* Selected extract:
-.-.-
These prestigious grants from the European Research Council are only awarded to the most prominent European scientists and the most cutting-edge projects, capable of responding to new and momentous challenges at the frontiers of knowledge. The funding awarded at this edition of the ERC Advanced Grants, for a total of 647 million euros, will enable researchers to devote themselves to developing their most promising ideas and move forward highly innovative research that might potentially have an impact on science itself, and on society. On this occasion, 1,953 proposals were presented, of which only 277, a little over 14%, were approved.
-.-.-
* Tasks for this exercise:
1. Answer these questions on the passage about the ERC Advanced Grants:
(a) What total amount of funding was awarded in this edition?
(b) How many proposals were presented?
(c) How many of those proposals were approved?
2. Extend the passage on the ERC Advanced Grants by writing what comes after its final sentence.
The entries have no connection to the passage on the ERC Advanced Grants.

[Stored data entries]
-.-.-
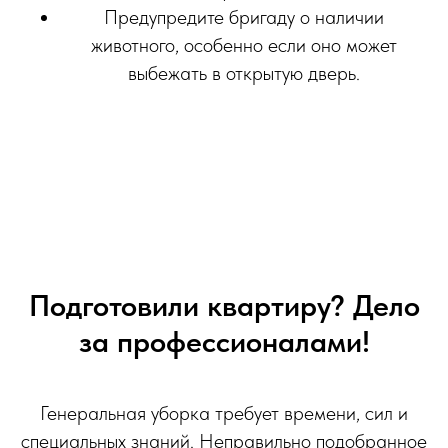
Предупредите бригаду о наличии
животного, особенно если оно может
выбежать в открытую дверь.
Подготовили квартиру? Дело
за профессионалами!
Генеральная уборка требует времени, сил и
специальных знаний. Неправильно подобранное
-.-.-
* Results:
1.
(a) 647 million euros
(b) 1,953
(c) 277

2.
“The basic idea of the project is to treat the entire system of particles and photons as a quantum fluid (through what is known as quantum electrodynamics theory (QED). In this, the particles are represented by a charge current and the photons by a classical electromagnetic field that acts on the current in a very complex manner. The advantage of this reformulation of the coupled electron-photon problem is that it allows for approximations that treat photons and particles on an equal footing. In this way, we can come up with new simulation techniques that do not neglect the photons while still being simple enough to be practical and applicable to the exploration of new and fascinating states of matter”, the researcher explains.
Professor Rubio received his first ERC Advanced Grant (which concluded in late March this year) in 2011, for a basic research project linked to modelling, characterisation and design of new materials for energy applications, using nanostructures and biomolecules.